> Task item
Up to and including the line with "şcoală-o nouă calificare didactică pentru o", write out the listing from its first line, minus the pictures.
====== Given entries
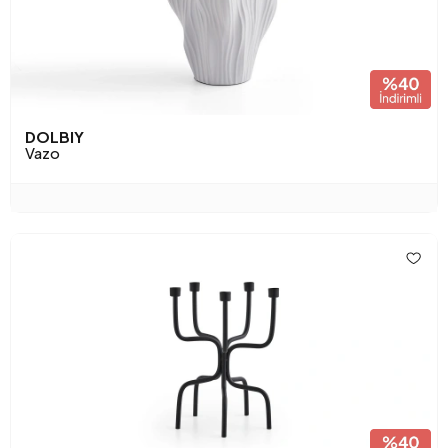
DOLBIY
Vazo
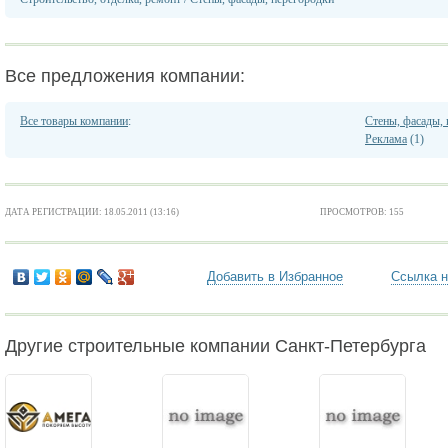
Все предложения компании:
Все товары компании
:
Стены, фасады,
Реклама
(1)
ДАТА РЕГИСТРАЦИИ: 18.05.2011 (13:16)
ПРОСМОТРОВ: 155
Добавить в Избранное
Ссылка н
Другие строительные компании Санкт-Петербурга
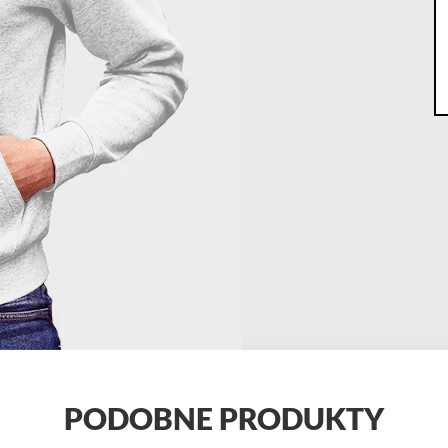
PODOBNE PRODUKTY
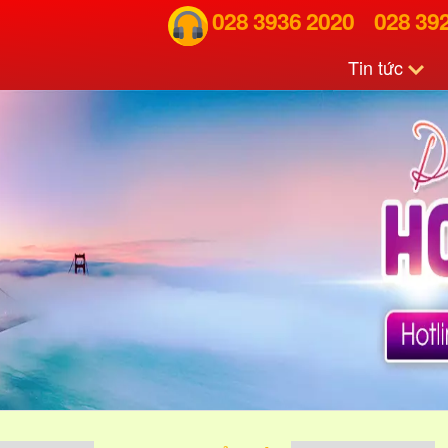
028 3936 2020
028 39
Tin tức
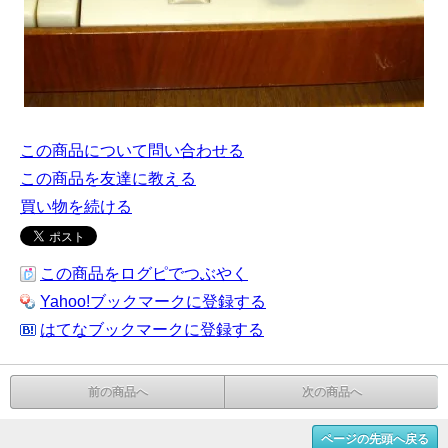
この商品について問い合わせる
この商品を友達に教える
買い物を続ける
この商品をログピでつぶやく
Yahoo!ブックマークに登録する
はてなブックマークに登録する
前の商品へ
次の商品へ
ページの先頭へ戻る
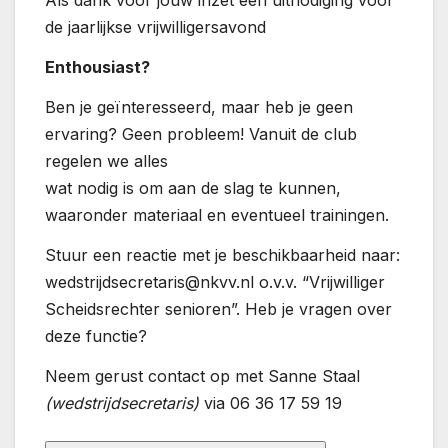
Als dank voor jouw inzet een uitnodiging voor
de jaarlijkse vrijwilligersavond
Enthousiast?
Ben je geïnteresseerd, maar heb je geen
ervaring? Geen probleem! Vanuit de club
regelen we alles
wat nodig is om aan de slag te kunnen,
waaronder materiaal en eventueel trainingen.
Stuur een reactie met je beschikbaarheid naar:
wedstrijdsecretaris@nkvv.nl o.v.v. “Vrijwilliger
Scheidsrechter senioren”. Heb je vragen over
deze functie?
Neem gerust contact op met Sanne Staal
(wedstrijdsecretaris)
via 06 36 17 59 19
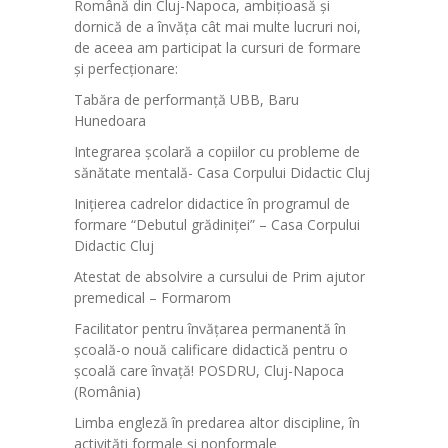
Română din Cluj-Napoca, ambițioasă și
dornică de a învăța cât mai multe lucruri noi,
de aceea am participat la cursuri de formare
și perfecționare:
Tabăra de performanță UBB, Baru
Hunedoara
Integrarea școlară a copiilor cu probleme de
sănătate mentală- Casa Corpului Didactic Cluj
Inițierea cadrelor didactice în programul de
formare “Debutul grădiniței” – Casa Corpului
Didactic Cluj
Atestat de absolvire a cursului de Prim ajutor
premedical – Formarom
Facilitator pentru învăţarea permanentă în
şcoală-o nouă calificare didactică pentru o
şcoală care învaţă! POSDRU, Cluj-Napoca
(România)
Limba engleză în predarea altor discipline, în
activități formale și nonformale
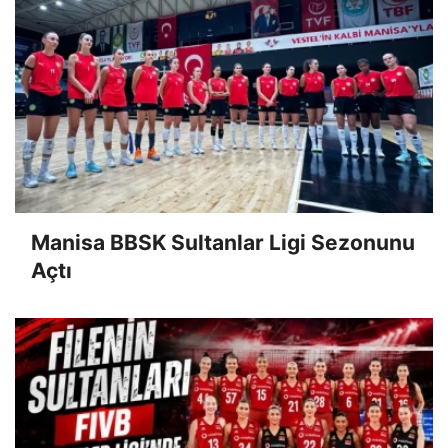
Manisa BBSK Sultanlar Ligi Sezonunu
Açtı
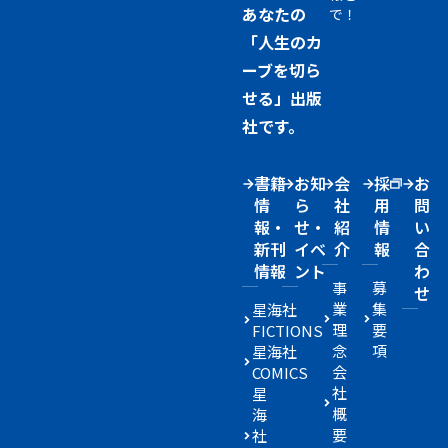
あなたの
で！
「人生のカ
ーブを切ら
せる」出版
社です。
書籍
お知
会
採
お
情
ら
社
用
問
報・
せ・
紹
情
い
新刊
イベ
介
報
合
情報
ント
わ
事
募
せ
業
集
星海社
理
要
FICTIONS
念
項
星海社
会
COMICS
社
星
概
海
要
社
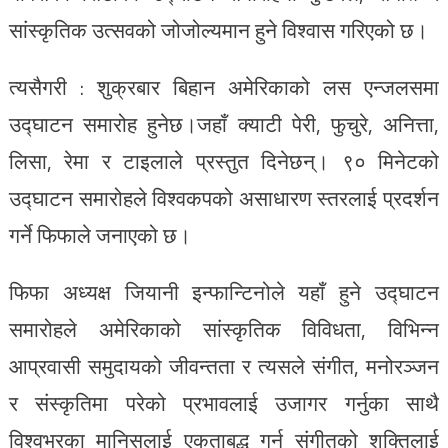
सांस्कृतिक उत्सवको जोजोल्यमान हुने विश्वास गरिएको छ।
त्यसैगरी : शुक्रबार बिहान अमेरिकाको लस एन्जलसमा
उद्घाटन समारोह हुनेछ।जहाँ क्याटी पेरी, फुचुरे, अनित्ता,
लिसा, रेमा र टाइलाले प्रस्तुत दिनेछन्। ९० मिनेटको
उद्घाटन समारोहले विश्वकपको असाधारण स्तरलाई प्रदर्शन
गर्ने फिफाले जनाएको छ।
फिफा अध्यक्ष जियानी इन्फान्टिनोले यहाँ हुने उद्घाटन
समारोहले अमेरिकाको सांस्कृतिक विविधता, विभिन्न
आप्रवासी समुदायको जीवन्तता र त्यसले संगीत, मनोरञ्जन
र संस्कृतिमा परेको प्रभावलाई उजागर गर्नुका साथै
विश्वभरका मानिसलाई एकताबद्ध गर्न संगीतको शक्तिलाई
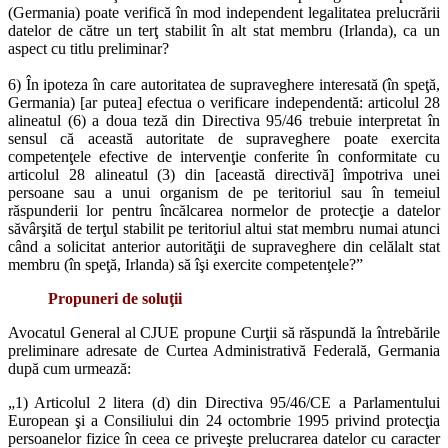
(Germania) poate verifică în mod independent legalitatea prelucrării
datelor de către un terţ stabilit în alt stat membru (Irlanda), ca un
aspect cu titlu preliminar?
6) În ipoteza în care autoritatea de supraveghere interesată (în speţă,
Germania) [ar putea] efectua o verificare independentă: articolul 28
alineatul (6) a doua teză din Directiva 95/46 trebuie interpretat în
sensul că această autoritate de supraveghere poate exercita
competenţele efective de intervenţie conferite în conformitate cu
articolul 28 alineatul (3) din [această directivă] împotriva unei
persoane sau a unui organism de pe teritoriul sau în temeiul
răspunderii lor pentru încălcarea normelor de protecţie a datelor
săvârşită de terţul stabilit pe teritoriul altui stat membru numai atunci
când a solicitat anterior autorităţii de supraveghere din celălalt stat
membru (în speţă, Irlanda) să îşi exercite competenţele?”
Propuneri de soluţii
Avocatul General al CJUE propune Curţii să răspundă la întrebările
preliminare adresate de Curtea Administrativă Federală, Germania
după cum urmează:
„1) Articolul 2 litera (d) din Directiva 95/46/CE a Parlamentului
European şi a Consiliului din 24 octombrie 1995 privind protecţia
persoanelor fizice în ceea ce priveşte prelucrarea datelor cu caracter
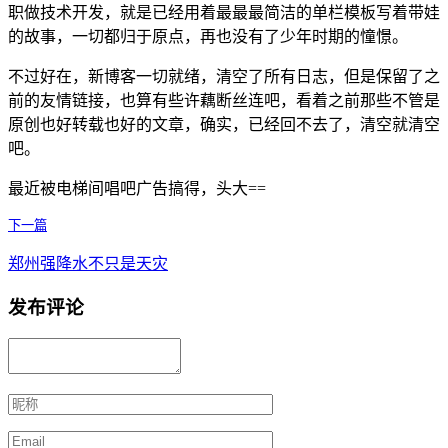
职做技术开发，就是已经用着最最最简洁的单栏模板写着带娃
的故事，一切都归于原点，再也没有了少年时期的憧憬。
不过好在，新博客一切就绪，清空了所有日志，但是保留了之
前的友情链接，也算有些许藕断丝连吧，看着之前那些不管是
原创也好转载也好的文章，确实，已经回不去了，清空就清空
吧。
最近被电梯间唱吧广告搞得，头大==
下一篇
郑州强降水不只是天灾
发布评论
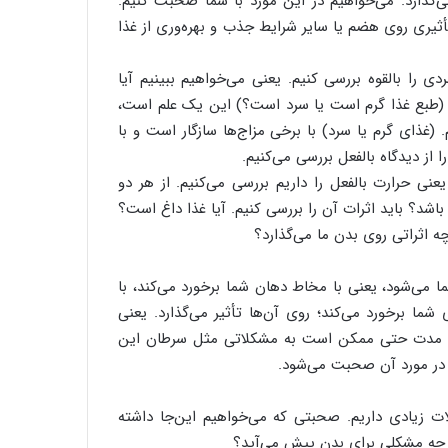
می‌گذارد. می‌خواهیم در این مورد با شما صحبت کنیم.
أثیری روی هضم یا سایر شرایط جذب و بهره‌وری از غذا
 را بالقوه بررسی کنیم. یعنی می‌خواهیم ببینیم آیا
؟ (طبع غذا گرم است یا سرد است؟) این یک علم است،
 (غذای گرم یا سرد) با برخی مزاج‌ها سازگار است و با
 از دیدگاه بالفعل بررسی می‌کنیم.
نی حرارت بالفعل را داریم بررسی می‌کنیم. از هر دو
باشد؟ باید اثرات آن را بررسی کنیم. آیا غذا داغ است؟
 اثراتی روی بدن ما می‌گذارد؟
ا می‌شود، یعنی با مخاط دهان شما برخورد می‌کند، با
ما برخورد می‌کند؛ روی آن‌ها تأثیر می‌گذارد. یعنی
ی مدت حتی ممکن است به مشکلاتی مثل سرطان‌ این
در مورد آن صحبت می‌شود.
ت زیادی داریم. صحبتی که می‌خواهیم این‌جا داشته
، چه مشکلی برای بدن پیش می‌آید؟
============
> Response box
DOLBIY
Vazo
Все предложения компании:
Все товары компании
:
Стены, фасады,
Реклама
(1)
ДАТА РЕГИСТРАЦИИ: 18.05.2011 (13:16)
ПРОСМОТРОВ: 155
Добавить в Избранное
Ссылка н
Другие строительные компании Санкт-Петербурга
PODOBNE PRODUKTY
028 3936 2020
028 39
Tin tức
この商品について問い合わせる
この商品を友達に教える
買い物を続ける
この商品をログピでつぶやく
Yahoo!ブックマークに登録する
はてなブックマークに登録する
前の商品へ
次の商品へ
ページの先頭へ戻る
Als dank voor jouw inzet een uitnodiging voor
de jaarlijkse vrijwilligersavond
Enthousiast?
Ben je geïnteresseerd, maar heb je geen
ervaring? Geen probleem! Vanuit de club
regelen we alles
wat nodig is om aan de slag te kunnen,
waaronder materiaal en eventueel trainingen.
Stuur een reactie met je beschikbaarheid naar:
wedstrijdsecretaris@nkvv.nl o.v.v. “Vrijwilliger
Scheidsrechter senioren”. Heb je vragen over
deze functie?
Neem gerust contact op met Sanne Staal
(wedstrijdsecretaris)
via 06 36 17 59 19
Română din Cluj-Napoca, ambițioasă și
dornică de a învăța cât mai multe lucruri noi,
de aceea am participat la cursuri de formare
și perfecționare:
Tabăra de performanță UBB, Baru
Hunedoara
Integrarea școlară a copiilor cu probleme de
sănătate mentală- Casa Corpului Didactic Cluj
Inițierea cadrelor didactice în programul de
formare “Debutul grădiniței” – Casa Corpului
Didactic Cluj
Atestat de absolvire a cursului de Prim ajutor
premedical – Formarom
Facilitator pentru învăţarea permanentă în
şcoală-o nouă calificare didactică pentru o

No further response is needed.